The Global LEI System’s “Local Operating Units” (LOUs) issue LEIs. How to obtain an LEI? The registration form must be completed and sent to the service provider by legal organizations (further the LOU, Registration Agent, or any LEI service provider).
ROC authorities who require the use of a common identifier accept LEIs issued by pre-LOUs that have been endorsed by the ROC or recognized by the Global LEI Foundation (see LEI Uses). New institutions wishing to become LEI issuers must be accredited by the GLEIF as of October 7, 2015, and the GLEIF will monitor their compliance with the Global LEI System’s requirements. As part of the ongoing monitoring of conformity with the system’s standards, the GLEIF had to accredit pre-LOUs certified by the ROC, and the procedure was completed in early 2018. All LOUs must now be accredited by the GLEIF to operate.
LEI portability is a feature of LEIs.
The maintenance of an entity’s LEI can be “ported” from one LOU to the next. To do so, the entity’s authorized representative should contact the new LOU and provide any other documentation requested by the new LOU, including the entity’s existing LEI number. The original LOU will receive a call from the new LOU. During the process, the LEI does not change. There should be no porting price for the initial pre-LOU.
What precisely are the LOUs?
LOUs are utilities that have been endorsed by the ROC or accredited by the GLEIF under ROC supervision to provide LEI registrations and other services to registrants. The term “pre-LOUs” refers to the LOUs that were endorsed by the ROC before the Global LEI Foundation was able to take over this function. To that purpose, the ROC had established a set of guidelines for pre-LOUs to follow.
The LEIs and accompanying reference data are made freely and continuously available to the public and regulators through LOUs. New institutions wishing to become LEI issuers must be accredited by the GLEIF as of October 7, 2015, and the GLEIF will monitor their compliance with the Global LEI System’s requirements. Applications should be sent to the GLEIF; a description of the accreditation procedure can be found on the GLEIF website. Applicants do not need to be sponsored by a ROC member any longer, though ROC members will be notified of applications from inside their territories.
Business registers, stock exchanges, trading repositories, custodians of financial instruments, and numbering organizations issuing International Securities Identification Numbers are all examples of LOUs with various statuses.
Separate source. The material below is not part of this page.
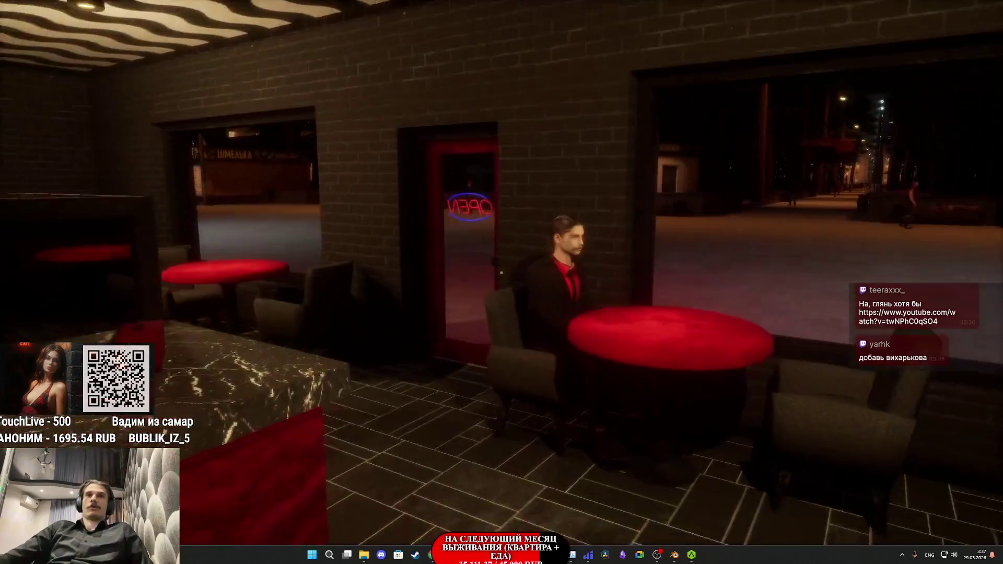
pyautogui.press('w')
The LEI is a regulatory requirement that permits individual organizations involved in transactions to be identified globally. You will very certainly be needed to obtain a Legal Entity Identifier if you are transacting in the global financial system, capital markets, or a regulated business (LEI).
On a worldwide scale, the Legal Entity Identifier has made it easier to identify trading counterparties. KYC, customer onboarding, AML checks, and regulatory reporting have all become more streamlined and efficient as a result of employing the LEI as a single identity for all financial organizations.